NON VOLATE A NORD EST (Ad uso di scrittori sconosciuti, con dignità, nel mondo cinico e bastardo dell'editoria italiana)

Ho mandato a metà gennaio 2015 3 miei manoscritti alle Edizioni a nordest.
Ho ricevuto, qualche giorno fa la chiamata del direttore editoriale, tale Mario Tricarico. In 1 ora di telefonata riesce ad elogiare, con paroloni roboanti, uno dei miei manoscritti, addirittura mi propone un prestigioso incarico per una futura collana. Mi propone un incontro a Roma per definire la mia collaborazione con loro ma, nel mentre, mi accenna, così, en passant, ad un mio piccolo modesto contributo...sa, la crisi, il rischio d'impresa condiviso.
Replico con un gentile NO, in quanto contribuire economicamente, non fa parte della mia filosofia d'artista (a non guadagnare ci sto pure, ma comprarmi i miei libri a caro prezzo proprio no).
Al mio NO, dopo, insisto, 1 ora di melodiosa e seduttiva conversazione telefonica, attacca il telefono seccamente: "Mi ha fatto perdere del tempo!!!".

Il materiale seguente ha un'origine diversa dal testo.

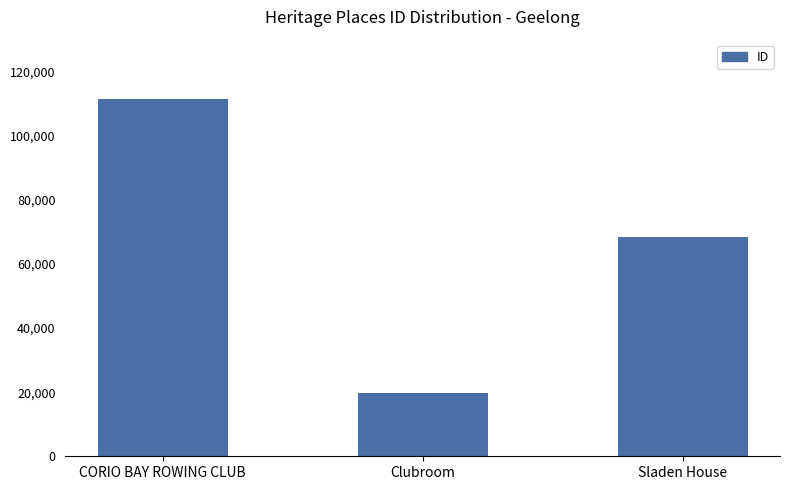

At which category does the chart reach its peak across all series?

CORIO BAY ROWING CLUB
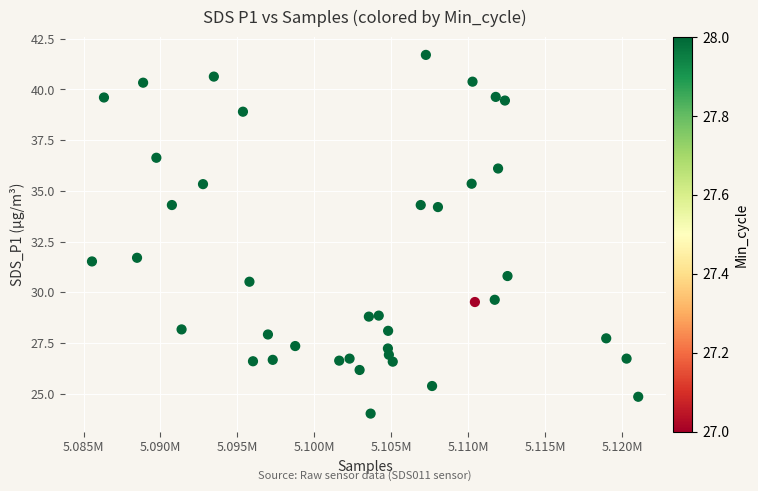

What is the range of Y values (max minus min)?

17.7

E ti credo che t'ho fatto perdere del tempo, volevi intascarti quasi 1000 euro!

Ecco la mia risposta.

NON VOLATE A NORD EST (Ad uso di scrittori sconosciuti, con dignità, nel mondo cinico e bastardo dell'editoria italiana).

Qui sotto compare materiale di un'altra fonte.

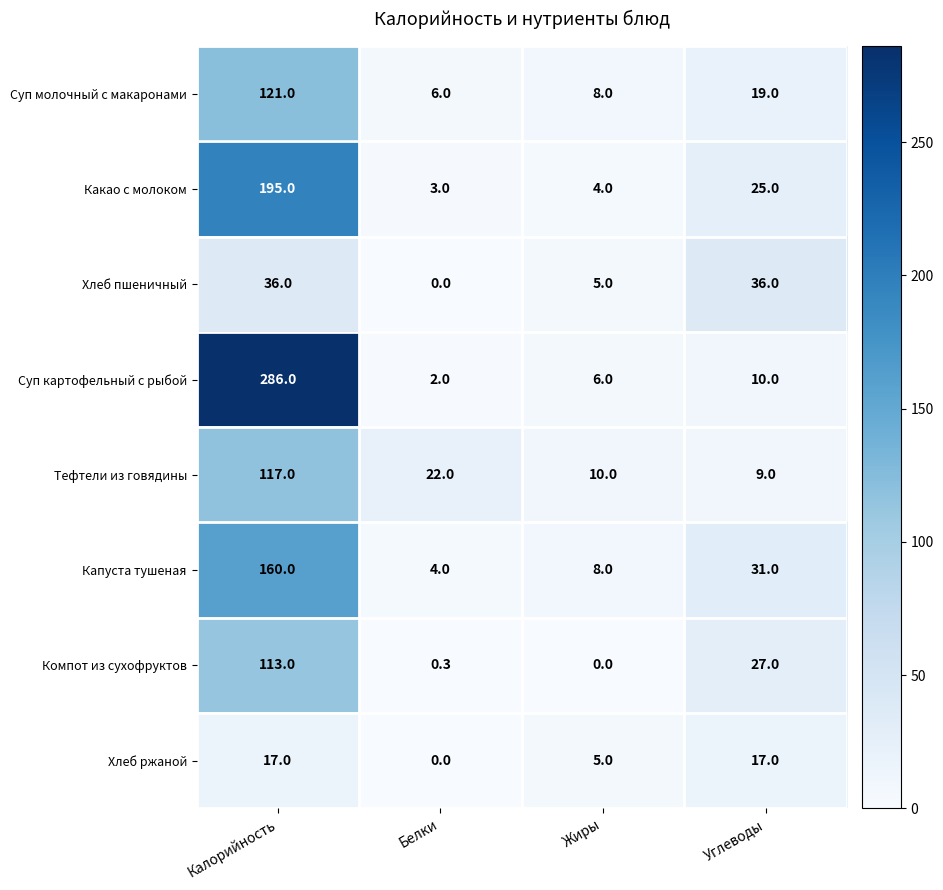

At how many categories does at least one series exceed 5?

4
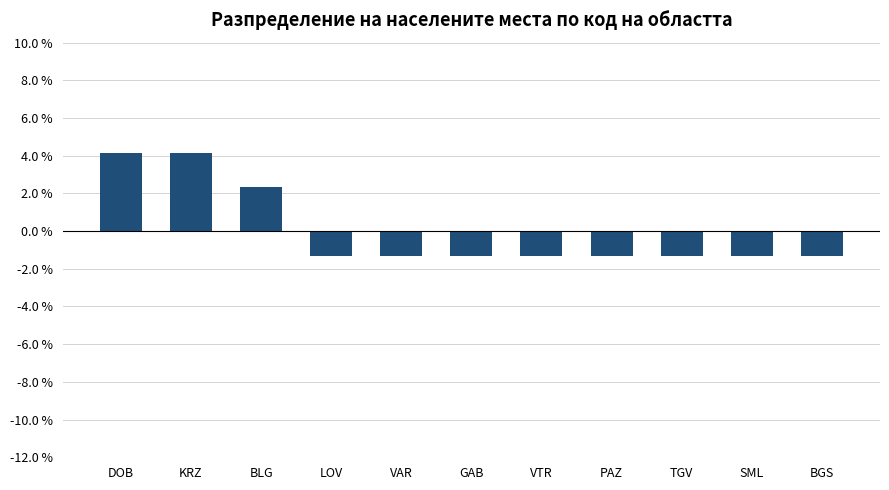

Where is the data nearest to the value 1?

BLG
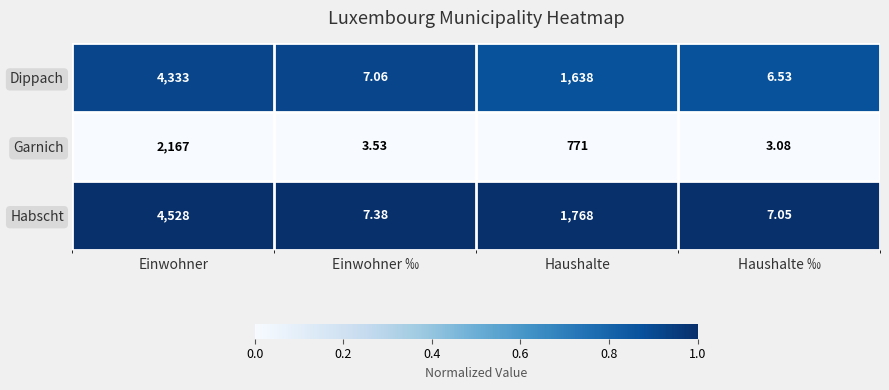

At Haushalte, list the series in order from largest to smallest.

Habscht, Dippach, Garnich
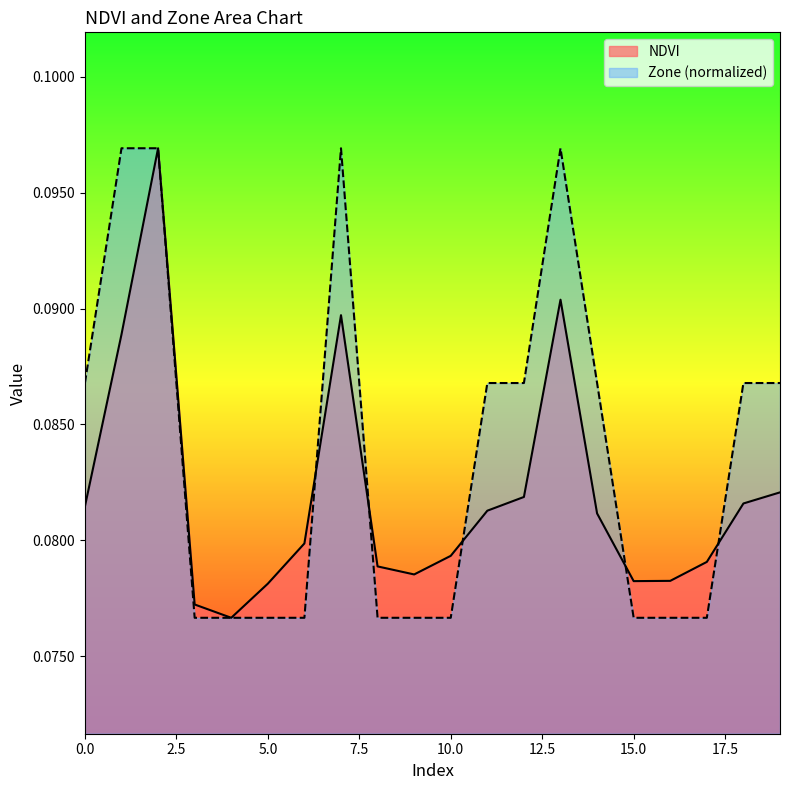

Which series ends up on top after the final intersection of NDVI and Zone?

Zone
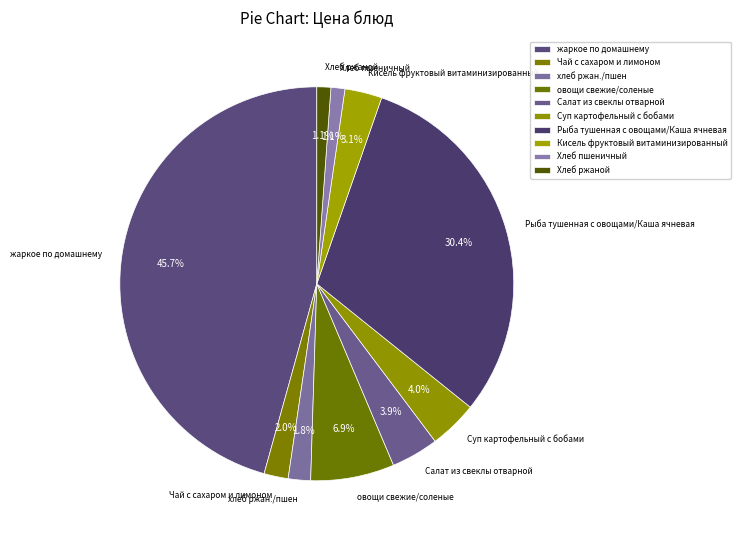

What percentage is NOT represented by Кисель фруктовый витаминизированный?

96.9%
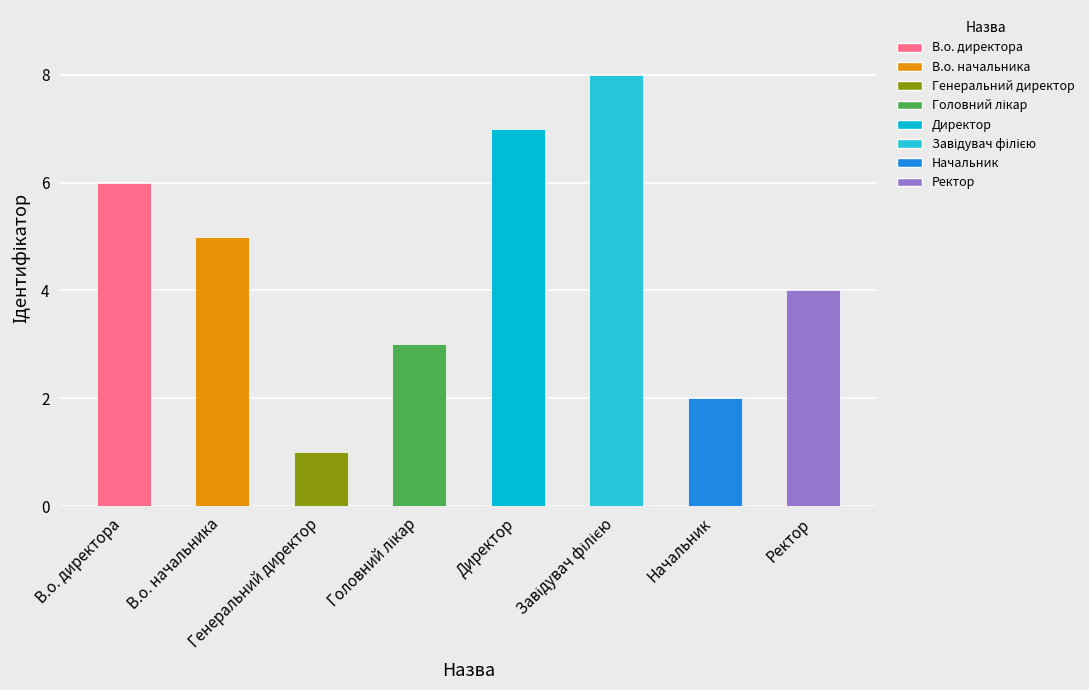

What is the maximum value shown in the chart?

8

Gli scrittori sconosciuti sono soli, alla ricerca di fama e, nel loro beato narcisismo, rischiano di lasciarsi sopraffare da chi promette una scaletta per arrivare su, in cambio del solito modico contributo.
Improbabili direttori editoriali si attorcigliano in encomi, vi raggirano con allettanti proposte future, con stelle di gloria ma, intanto, dovete acquistar voi i vostri stessi libri, in attesa di un successo che, a lor dire, immancabile arriverà. Arriverà, poi, con il vostro prossimo, secondo libro. 

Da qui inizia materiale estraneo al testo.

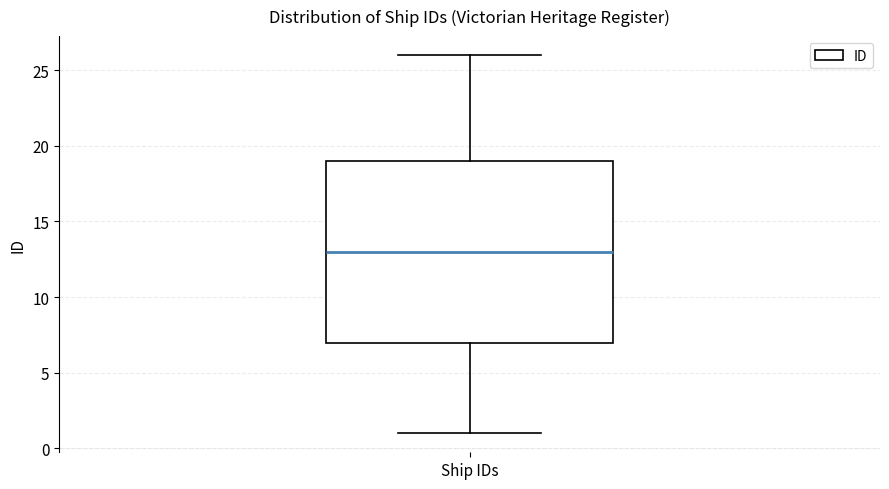

Read this box plot against the y-axis: the position of the median line, the range covered by the box, and the ends of both whiskers. The values are not printed on the chart, so give them approximately, as read against the axis.

median 13, box 7 to 19, whiskers 1 to 26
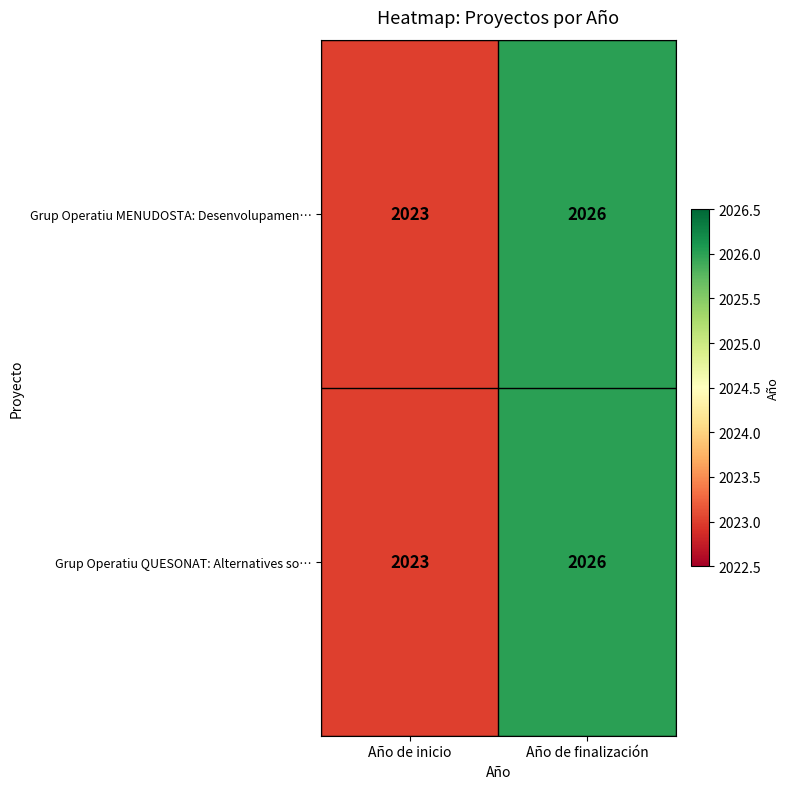

At which label does Grup Operatiu MENUDOSTA: Desenvolupamen… reach its peak?

Año de finalización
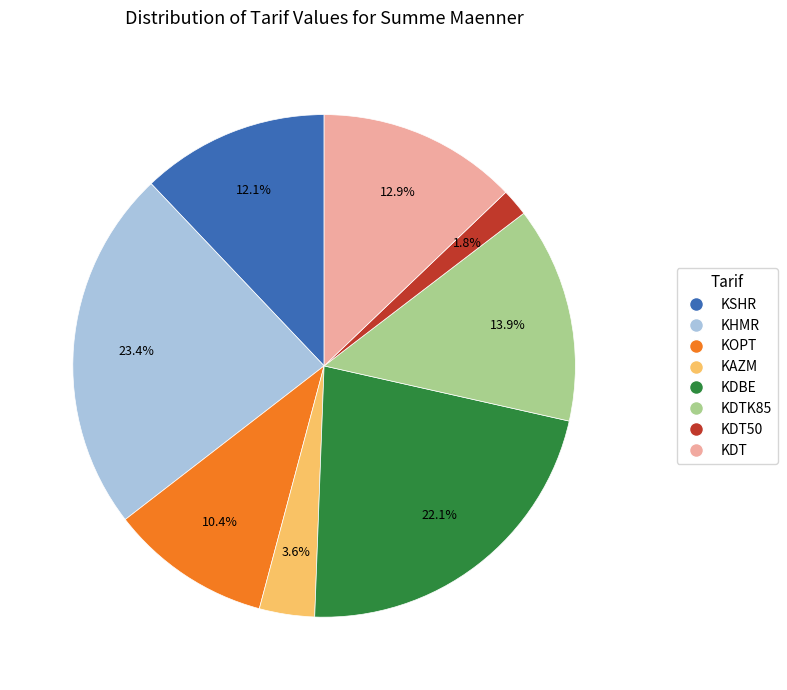

Does any single category account for the majority?

No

Trattare con questi editori può essere però facile e divertente. Fateli parlare, resistete alla naturale vanità, tappi di cera alle orecchie, contro le belle sirene che cantano di premi altisonanti, di programmi televisivi, distribuzioni a vostra disposizione.
Poi, quando dopo un'ora vi accenneranno -buttandovela là, con non curanza- a quel piccolo, modesto, irrisorio vostro contributo economico alla pubblicazione del libro. Ecco, qui potete pure interrompere con un flautato: "LEI MI PERMETTERÀ VERO UN VAFFANCULO?!".


Eliminate i mentecatti e, già che ci siete, allenatevi a ridurre i tempi. A pensarci bene, perché perdere 1 ora al telefono? Liquidateli subito e continuate a scrivere per voi. L'arte è nostra, è terapia, è vita. Non scrivete piegandovi. Mai!